I walked out of the opening night of Lally Katz's new play Return To Earth with my stomach in a knot. Readers, I have seldom seen a production which was so utterly wrong. It's wrong from the ground up, wrong from the first moment, and goes on being wrong all the way through to the end. Every flicker of life in this play is wrestled to the ground and throttled to death.


Any text, if it's at all interesting, invites a multiplicity of interpretation, and it's always possible merely to disagree with a take on a play. In this case, the wrongness goes beyond disagreement to a fundamental misunderstanding of the very being of the writing, to the point where the play itself is terminally obscured. It can happen to any play - I've seen it done to Shakespeare. It's as if a mistaken decision were reached early in the process, and every step afterwards led inexorably to doom. How this happened with the cast and production team that director Aidan Fennessy had to hand is a case study in artistic car crashes. On paper it's impeccable, some of the best talent that our theatre has to offer.

I should say that I am already familiar with this play. Back in 2008, I was one of three judges who unanimously gave Return To Earth a RE Ross Playwright's award for further development. The following year I saw it read in Hobart as part of Playwriting Australia 2009, and saw no reason to revise our judgment that this was one of Katz's best plays so far. Not that it's visible in this production; if I hadn't read the text, I might have thought it one of her worst.

Katz's early work, from the closely observed suburban absurdity of The Eisteddfod to the wildly theatrical dislocations of Lally Katz and the Terrible Mystery of the Volcano, created a riveting tension between a stern, even cruel emotional truthfulness and the dizzying vortex of her imaginative world. As her work has developed, from plays such as Goodbye Vaudeville Charlie Mudd to A Golem Story, the writing has become sharper: more theatrically crafted, less anarchic. But those desolating absurdities remain at the centre of the work: an obsession with death, loss and love, refracted through a self so splintered it can be scarcely said to exist. Katz is, crucially, a playwright of surfaces: her characters are performances of themselves, role-players in the most profound sense, and the emotional abysses that open beneath their emptiness and lostness can be vertiginous.
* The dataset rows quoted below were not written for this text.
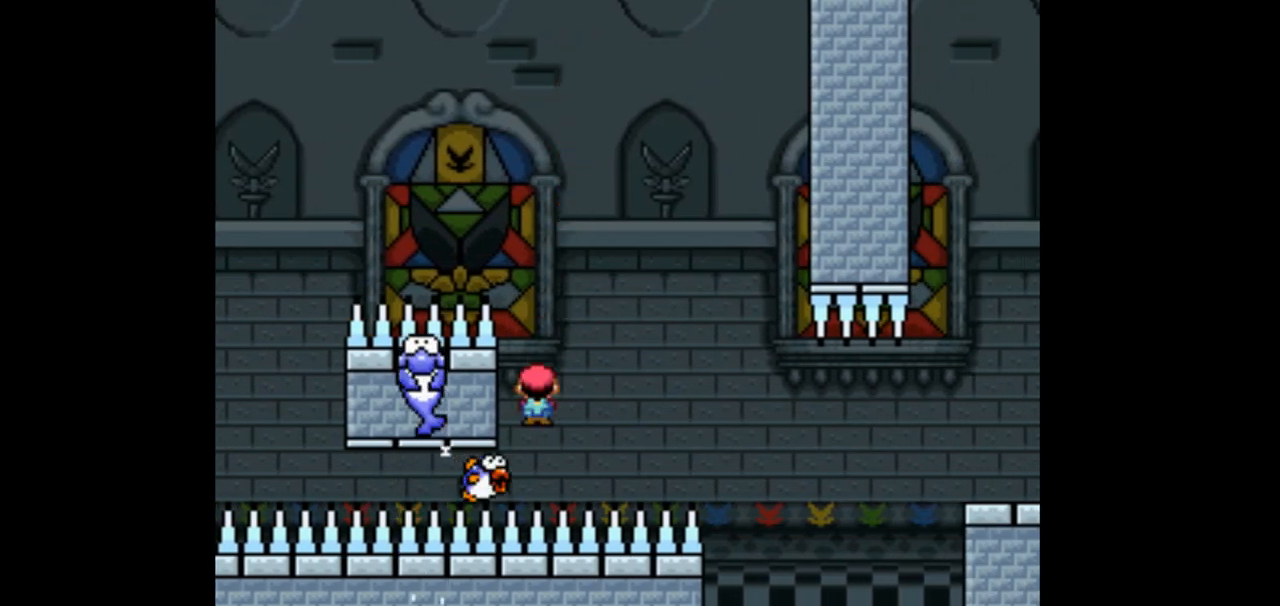
{"buttons": ["A", "X"], "events": [[33, "DPAD_RIGHT", "down"], [200, "DPAD_RIGHT", "up"]]}
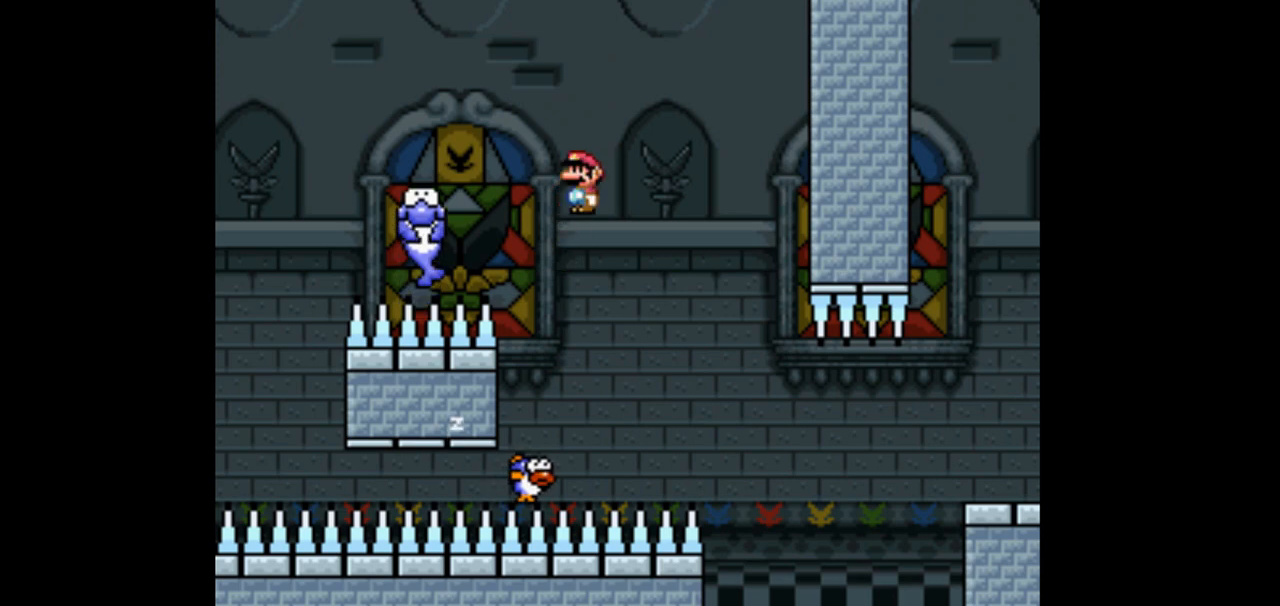
{"buttons": ["X"], "events": [[100, "DPAD_LEFT", "down"], [200, "DPAD_LEFT", "up"], [267, "DPAD_RIGHT", "down"], [400, "DPAD_RIGHT", "up"], [467, "A", "up"]]}
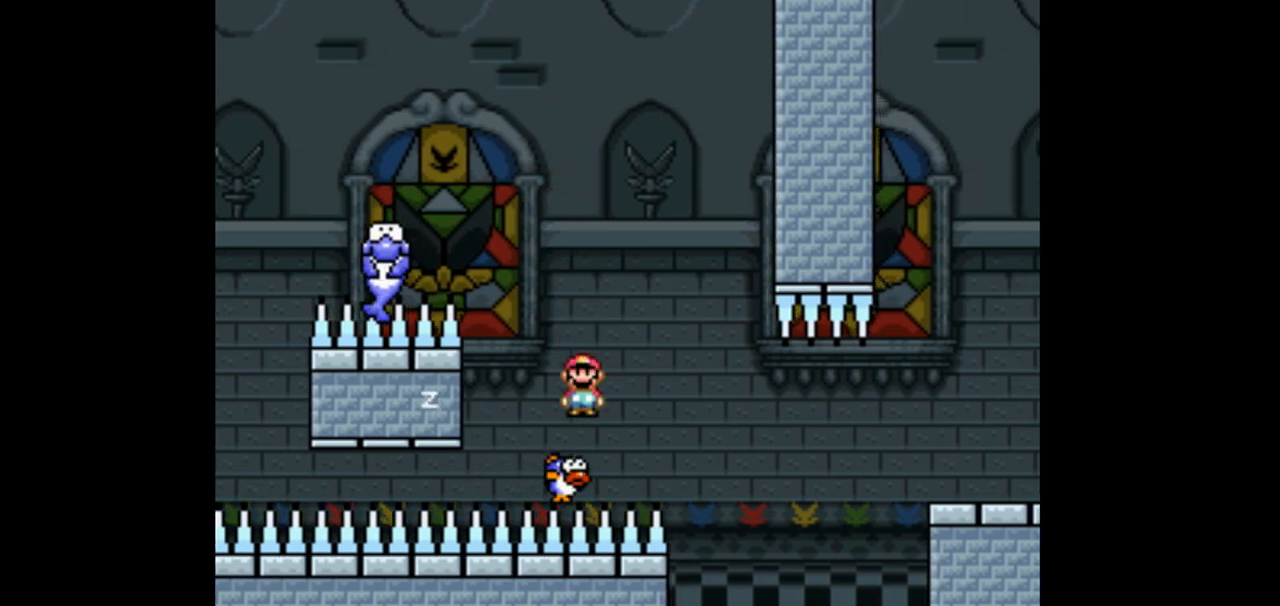
{"buttons": ["X"], "events": []}
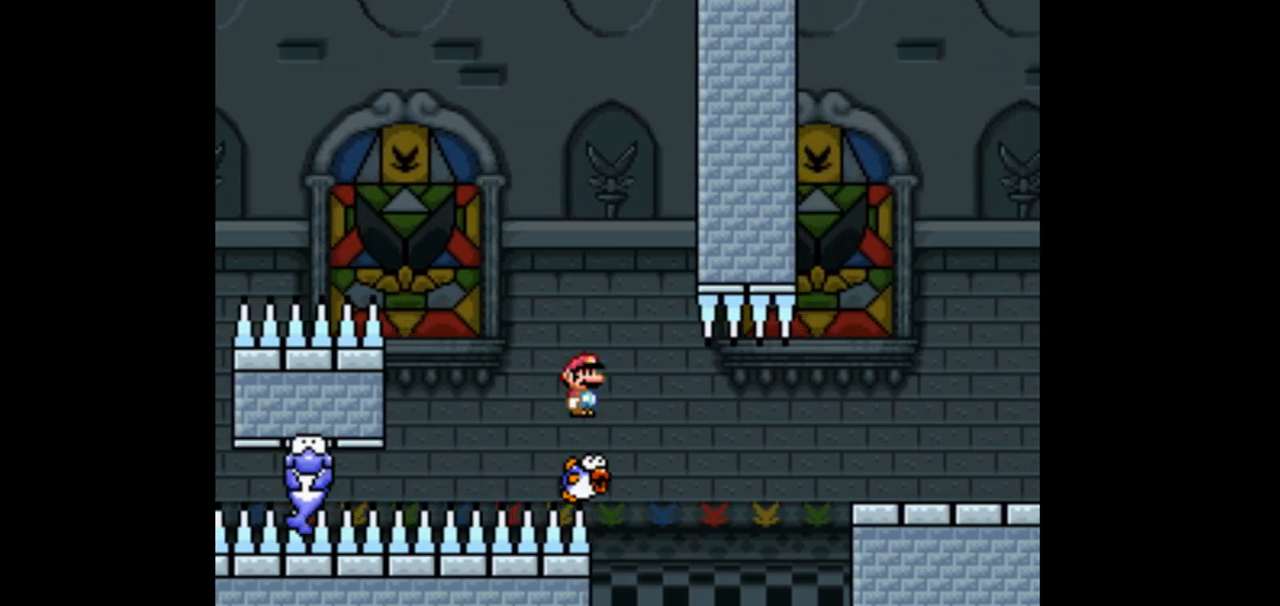
{"buttons": ["X"], "events": [[233, "DPAD_RIGHT", "down"], [333, "DPAD_RIGHT", "up"]]}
Return To Earth is an apparently simple fable that preserves Katz's unstable realities, but here locates it firmly in a - supposedly - naturalistic suburbia. There's not much in the way of plot. Alice (Eloise Mignon) returns home to her family after an unspecified time away, searching desperately for something real. Her parents Wendy (Julie Forsyth) and Cleveland (Kim Gyngell) welcome her home with claustrophobic solicitude.

Alice attempts to reunite with an old childhood friend Jeanie (Anne Louise Sarks), reconnects with her widowed brother Tom (Tim Ross) and her terminally ill niece Catta (Allegra Annetta) and has an affair with local car mechanic Theo (Anthony Ahern), a man whose skin is disconcertingly covered with shellfish. Alice finds she can save her niece's life by donating a kidney, but at the same time discovers that she is pregnant, which means the life-saving operation can't be done. Her niece dies, but Alice has her baby. Finally she tells her mother where she has been - in outer space, where she has lost her self but discovered the marvellous.
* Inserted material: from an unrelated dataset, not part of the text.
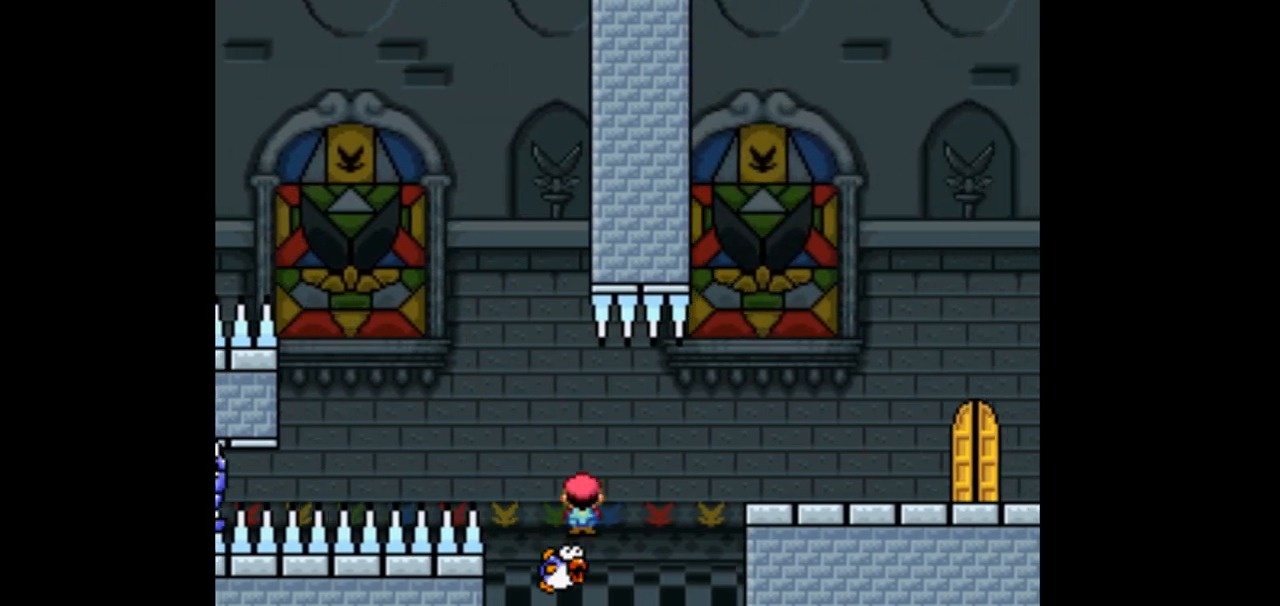
{"buttons": ["A", "X", "DPAD_RIGHT"], "events": [[133, "DPAD_LEFT", "down"], [233, "DPAD_LEFT", "up"], [333, "DPAD_RIGHT", "down"], [367, "A", "down"]]}
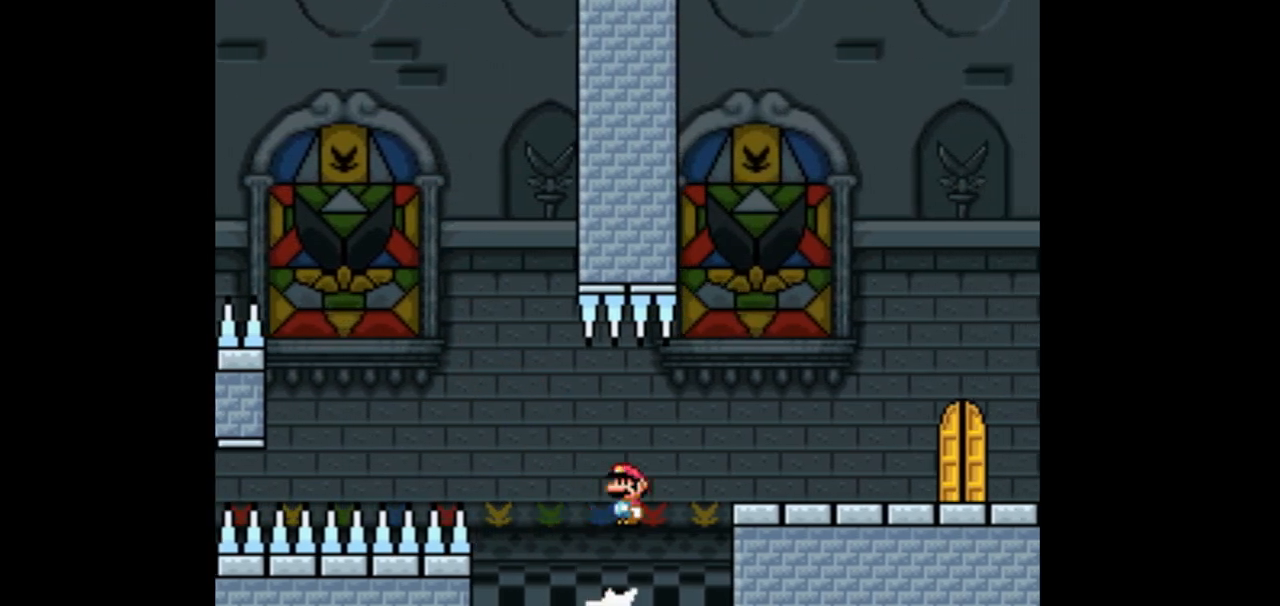
{"buttons": ["A", "X", "DPAD_RIGHT"], "events": []}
What counts is the slippages and ellipses in the texture of the play, how it lurches from apparently banal reality to strangeness in the space of a sentence. The result can be, as in Borges's story Tlön, Uqbar, Orbis Tertius, an increasingly disturbing feeling of the known world losing its moorings, becoming strange and perilous. In this production, we get quirky instead of strange, and emotional insight becomes mere whimsy.

Alice is played as terminally naive: there is no sense of interstellar alienation in her performance, no sense of almost irretrievably damaged adulthood. Her unvarying tone sets the pitch for the rest of the performances: somehow these characters, despite everything that happens in the play, are curiously static. The performances are generalised caricatures, rather than detailed investigations of emotional states. Claude Marcos's design, an abstract revolve mimicking a planetary system with a diorama of a night-time suburb in the background, exacerbates the problems: the actors all seem lost in the space. The set almost acts as a spoiler, leaving nothing to reveal about Alice's travels: we know from the beginning that she has been in outer space. Everything looks slick, but feels empty.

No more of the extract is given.